WHAT THE EXERCISE ASKS :: Give the lines below again, exactly as they stand, and leave out the images.

PROVIDED MATERIAL ::
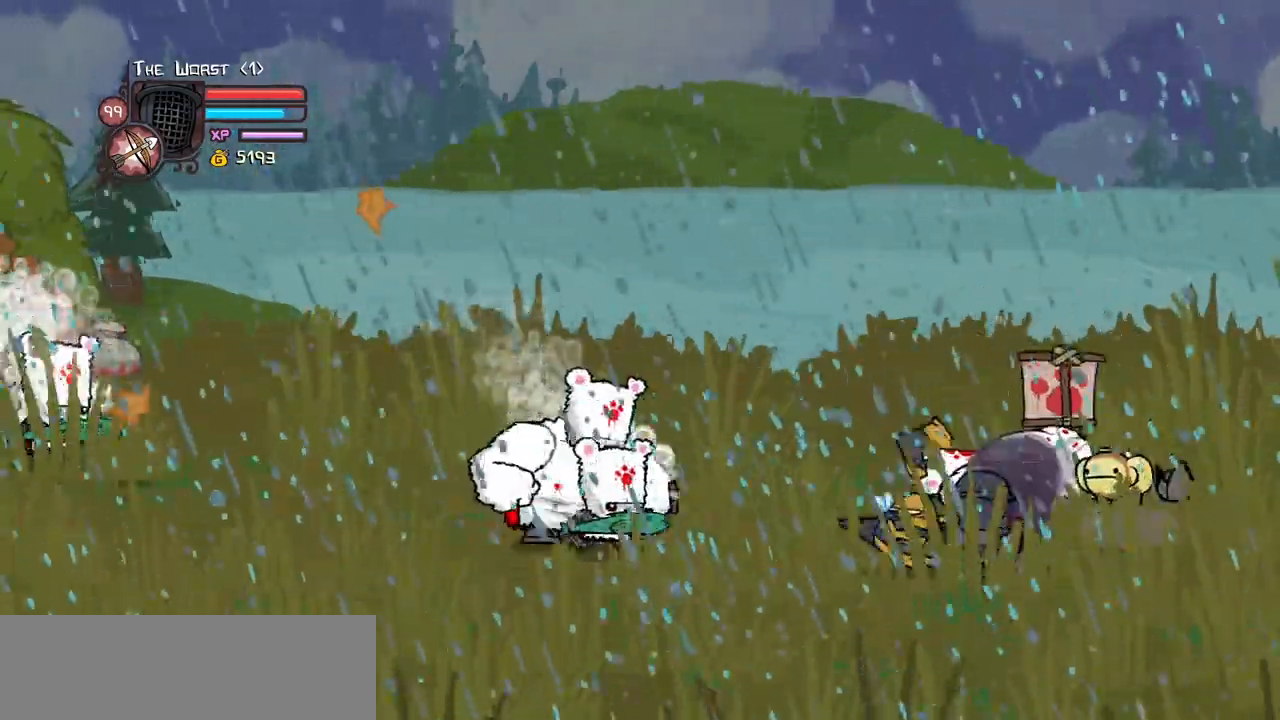
{"keys": ["jump", "left", "light"], "events": [[383, "jump", "down"], [417, "light", "down"]]}
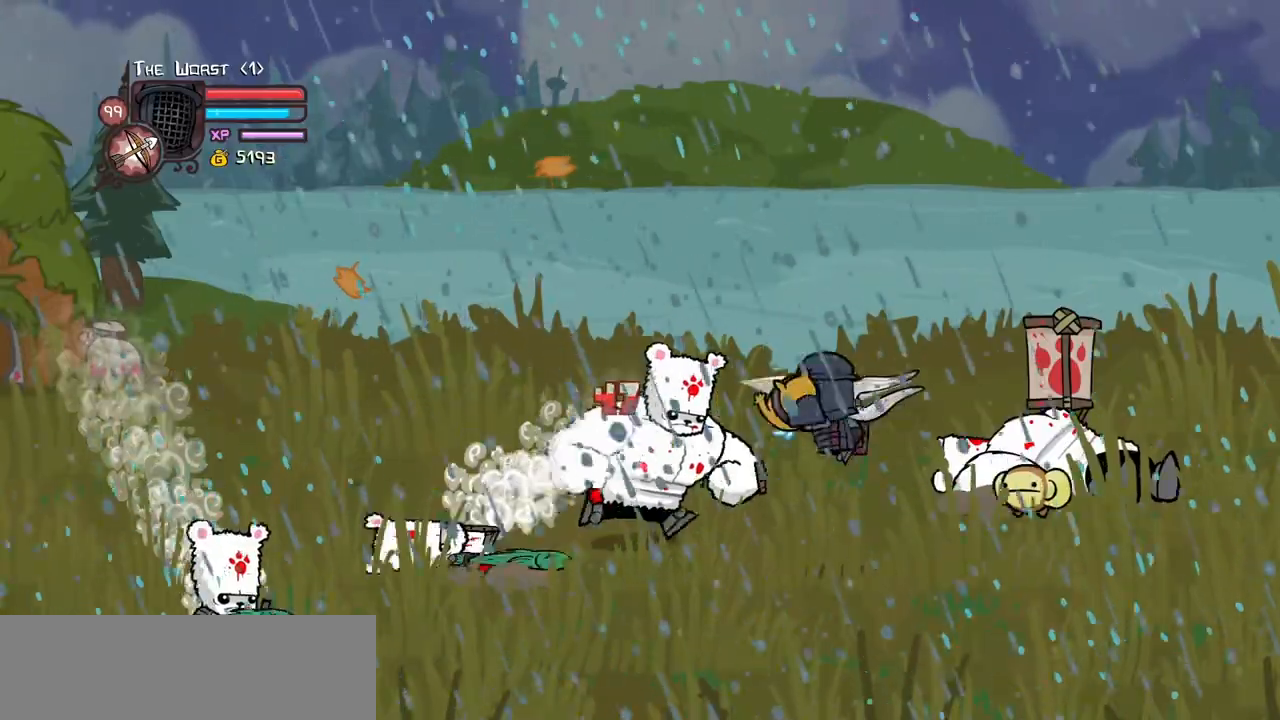
{"keys": ["down"]}
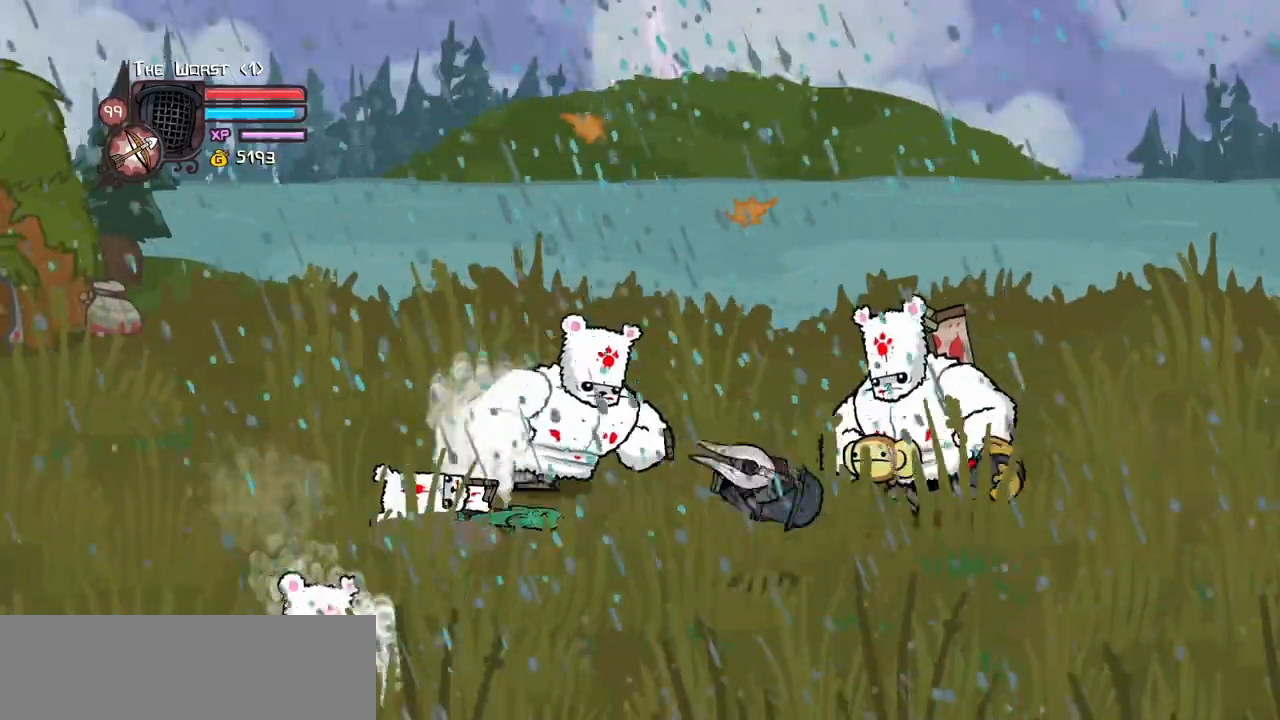
{"keys": ["light"], "events": [[33, "left", "down"], [133, "down", "up"], [217, "right", "down"], [217, "up", "down"], [267, "jump", "down"], [267, "up", "up"], [300, "left", "up"], [317, "light", "down"], [367, "right", "up"], [400, "jump", "up"], [450, "light", "up"], [500, "light", "down"]]}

OUTPUT BELOW ::
{"keys": ["jump", "left", "light"], "events": [[383, "jump", "down"], [417, "light", "down"]]}
{"keys": ["down"]}
{"keys": ["light"], "events": [[33, "left", "down"], [133, "down", "up"], [217, "right", "down"], [217, "up", "down"], [267, "jump", "down"], [267, "up", "up"], [300, "left", "up"], [317, "light", "down"], [367, "right", "up"], [400, "jump", "up"], [450, "light", "up"], [500, "light", "down"]]}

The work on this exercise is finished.